First we summarize the results of the graph theory (archetype) analysis and then the atomic property (instance) analysis. Finally, we discuss the relationship between the two kinds of analysis. From the graph theory analysis, there are 1179 different frameworks among the 5120 compounds analyzed. Of these frameworks, 783 (66%) are unique, i.e.,they are found in only one drug molecule. Chart 1 shows graph frameworks for compounds in the CMC database as classified by connectivity triangles. We have shown only frameworks that exist in at least 20 drugs. This set of 32 frameworks accounts for 50% of the 5120 total drug molecules. Clearly the six-ring is the most commonly used framework for these drugs.

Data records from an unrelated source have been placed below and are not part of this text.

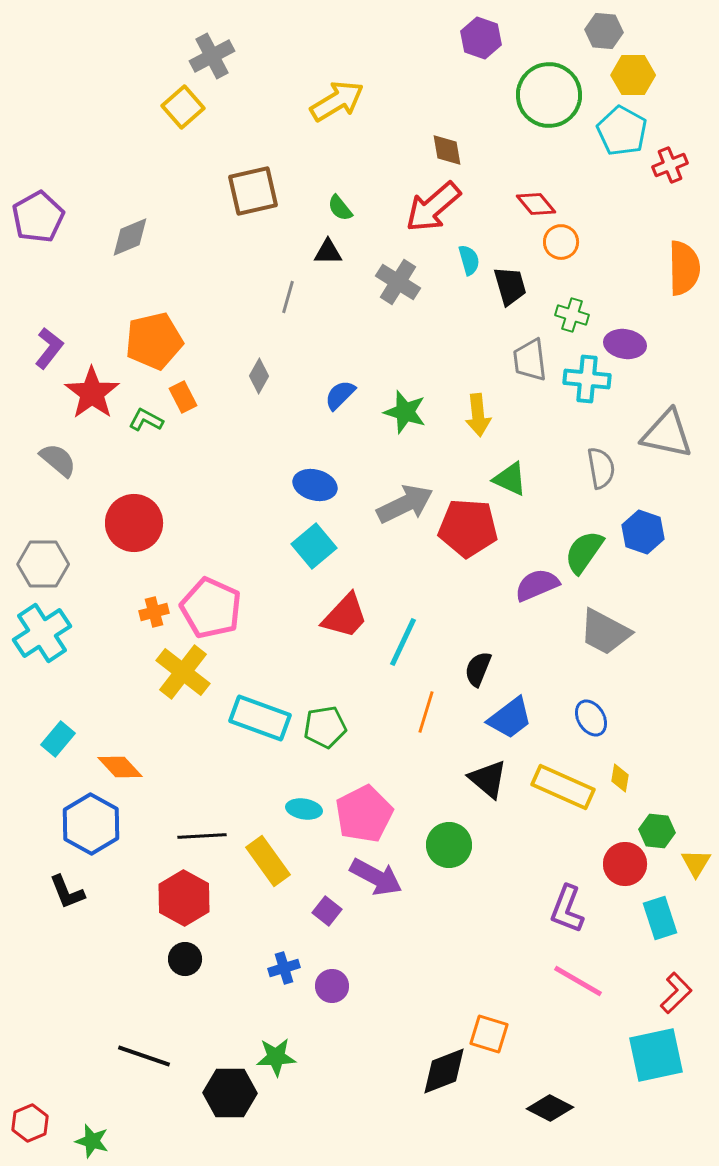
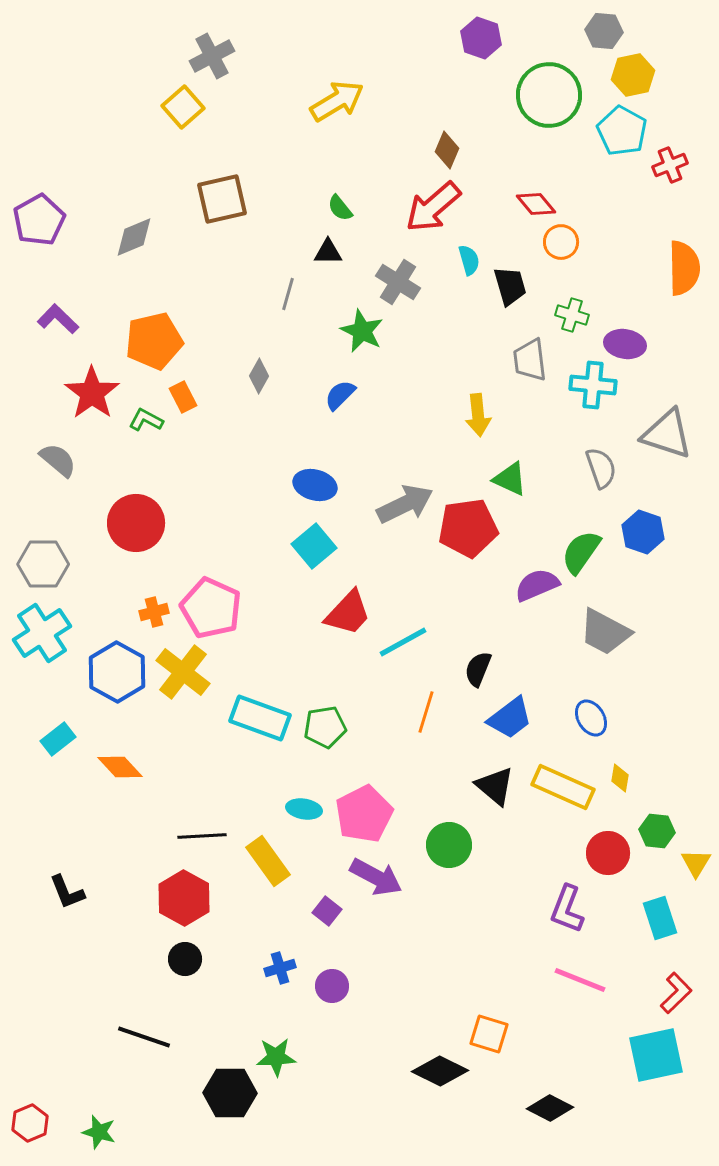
yellow hexagon at (633, 75): rotated 12 degrees counterclockwise
brown diamond at (447, 150): rotated 33 degrees clockwise
brown square at (253, 191): moved 31 px left, 8 px down
purple pentagon at (38, 217): moved 1 px right, 3 px down
gray diamond at (130, 237): moved 4 px right
gray line at (288, 297): moved 3 px up
purple L-shape at (49, 348): moved 9 px right, 29 px up; rotated 84 degrees counterclockwise
cyan cross at (587, 379): moved 6 px right, 6 px down
green star at (405, 412): moved 43 px left, 81 px up; rotated 9 degrees clockwise
gray triangle at (667, 434): rotated 6 degrees clockwise
gray semicircle at (601, 468): rotated 9 degrees counterclockwise
red circle at (134, 523): moved 2 px right
red pentagon at (468, 528): rotated 12 degrees counterclockwise
green semicircle at (584, 552): moved 3 px left
red trapezoid at (345, 616): moved 3 px right, 3 px up
cyan line at (403, 642): rotated 36 degrees clockwise
cyan rectangle at (58, 739): rotated 12 degrees clockwise
black triangle at (488, 779): moved 7 px right, 7 px down
blue hexagon at (91, 824): moved 26 px right, 152 px up
red circle at (625, 864): moved 17 px left, 11 px up
blue cross at (284, 968): moved 4 px left
pink line at (578, 981): moved 2 px right, 1 px up; rotated 8 degrees counterclockwise
black line at (144, 1056): moved 19 px up
black diamond at (444, 1071): moved 4 px left; rotated 48 degrees clockwise
green star at (92, 1141): moved 7 px right, 9 px up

Acyclic molecules (those with no framework) account for 306 (6%) of the molecules we examined.
Our second method of analysis uses topological torsions11 for classification. Several atom properties (atom
type, hybridization, and bond order) are considered. Somewhat more diversity is seen; there are 2506 different frameworks among the 5120 compounds in the database. Again, a large majority of these frameworks (1908, or 76%) are unique. Chart 2 shows atomic property-based drug frameworks (drug instances) that occur in the CMC at least 10 times. Naturally, because this classification scheme accounts for hybridization and bond order, one would expect a more diverse set of frameworks to be required to represent the drug database. Even so, this set of 41 frameworks accounts for 1235 (24%) of the 5120 molecules we examined. Clearly benzene is the most commonly used framework for these drugs.